### [EXERCISE DESCRIPTION]
Render every one of the lines below as a JSON list of strings, with one string for each line and blank lines omitted.
══ EXERCISE MATERIAL
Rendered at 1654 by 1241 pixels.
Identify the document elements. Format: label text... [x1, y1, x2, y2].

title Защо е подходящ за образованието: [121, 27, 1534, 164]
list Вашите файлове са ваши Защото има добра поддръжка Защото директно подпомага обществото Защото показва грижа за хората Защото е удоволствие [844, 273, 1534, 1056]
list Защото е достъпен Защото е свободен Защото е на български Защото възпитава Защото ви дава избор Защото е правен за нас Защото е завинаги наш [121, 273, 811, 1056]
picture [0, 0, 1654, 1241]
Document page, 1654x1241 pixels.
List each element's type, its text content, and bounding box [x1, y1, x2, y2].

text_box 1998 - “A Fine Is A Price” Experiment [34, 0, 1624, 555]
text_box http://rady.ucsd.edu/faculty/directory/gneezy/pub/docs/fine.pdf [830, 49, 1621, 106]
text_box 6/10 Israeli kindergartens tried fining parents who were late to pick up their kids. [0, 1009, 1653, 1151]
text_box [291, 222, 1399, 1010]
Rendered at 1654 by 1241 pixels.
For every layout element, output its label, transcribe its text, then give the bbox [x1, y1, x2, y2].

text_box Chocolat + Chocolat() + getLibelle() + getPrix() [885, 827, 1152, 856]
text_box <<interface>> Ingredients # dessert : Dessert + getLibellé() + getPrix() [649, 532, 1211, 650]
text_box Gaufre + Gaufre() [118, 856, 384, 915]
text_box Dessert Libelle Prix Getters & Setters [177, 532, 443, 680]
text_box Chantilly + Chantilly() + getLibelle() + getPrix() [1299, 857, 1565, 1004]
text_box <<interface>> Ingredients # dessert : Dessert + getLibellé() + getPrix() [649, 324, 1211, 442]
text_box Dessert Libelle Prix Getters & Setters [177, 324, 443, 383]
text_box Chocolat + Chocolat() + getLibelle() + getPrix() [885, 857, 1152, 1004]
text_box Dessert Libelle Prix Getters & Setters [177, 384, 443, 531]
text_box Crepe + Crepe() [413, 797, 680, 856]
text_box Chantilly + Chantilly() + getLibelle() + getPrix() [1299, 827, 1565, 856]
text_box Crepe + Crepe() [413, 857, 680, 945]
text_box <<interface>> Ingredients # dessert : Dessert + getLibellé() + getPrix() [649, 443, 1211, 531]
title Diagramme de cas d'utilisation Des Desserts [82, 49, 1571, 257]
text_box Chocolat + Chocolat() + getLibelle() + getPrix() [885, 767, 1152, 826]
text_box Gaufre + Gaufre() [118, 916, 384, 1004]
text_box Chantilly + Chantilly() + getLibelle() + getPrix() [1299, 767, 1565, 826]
════
### [EXERCISE RESULT]
[
  "Rendered at 1654 by 1241 pixels.",
  "Identify the document elements. Format: label text... [x1, y1, x2, y2].",
  "title Защо е подходящ за образованието: [121, 27, 1534, 164]",
  "list Вашите файлове са ваши Защото има добра поддръжка Защото директно подпомага обществото Защото показва грижа за хората Защото е удоволствие [844, 273, 1534, 1056]",
  "list Защото е достъпен Защото е свободен Защото е на български Защото възпитава Защото ви дава избор Защото е правен за нас Защото е завинаги наш [121, 273, 811, 1056]",
  "picture [0, 0, 1654, 1241]",
  "Document page, 1654x1241 pixels.",
  "List each element's type, its text content, and bounding box [x1, y1, x2, y2].",
  "text_box 1998 - “A Fine Is A Price” Experiment [34, 0, 1624, 555]",
  "text_box http://rady.ucsd.edu/faculty/directory/gneezy/pub/docs/fine.pdf [830, 49, 1621, 106]",
  "text_box 6/10 Israeli kindergartens tried fining parents who were late to pick up their kids. [0, 1009, 1653, 1151]",
  "text_box [291, 222, 1399, 1010]",
  "Rendered at 1654 by 1241 pixels.",
  "For every layout element, output its label, transcribe its text, then give the bbox [x1, y1, x2, y2].",
  "text_box Chocolat + Chocolat() + getLibelle() + getPrix() [885, 827, 1152, 856]",
  "text_box <<interface>> Ingredients # dessert : Dessert + getLibellé() + getPrix() [649, 532, 1211, 650]",
  "text_box Gaufre + Gaufre() [118, 856, 384, 915]",
  "text_box Dessert Libelle Prix Getters & Setters [177, 532, 443, 680]",
  "text_box Chantilly + Chantilly() + getLibelle() + getPrix() [1299, 857, 1565, 1004]",
  "text_box <<interface>> Ingredients # dessert : Dessert + getLibellé() + getPrix() [649, 324, 1211, 442]",
  "text_box Dessert Libelle Prix Getters & Setters [177, 324, 443, 383]",
  "text_box Chocolat + Chocolat() + getLibelle() + getPrix() [885, 857, 1152, 1004]",
  "text_box Dessert Libelle Prix Getters & Setters [177, 384, 443, 531]",
  "text_box Crepe + Crepe() [413, 797, 680, 856]",
  "text_box Chantilly + Chantilly() + getLibelle() + getPrix() [1299, 827, 1565, 856]",
  "text_box Crepe + Crepe() [413, 857, 680, 945]",
  "text_box <<interface>> Ingredients # dessert : Dessert + getLibellé() + getPrix() [649, 443, 1211, 531]",
  "title Diagramme de cas d'utilisation Des Desserts [82, 49, 1571, 257]",
  "text_box Chocolat + Chocolat() + getLibelle() + getPrix() [885, 767, 1152, 826]",
  "text_box Gaufre + Gaufre() [118, 916, 384, 1004]",
  "text_box Chantilly + Chantilly() + getLibelle() + getPrix() [1299, 767, 1565, 826]"
]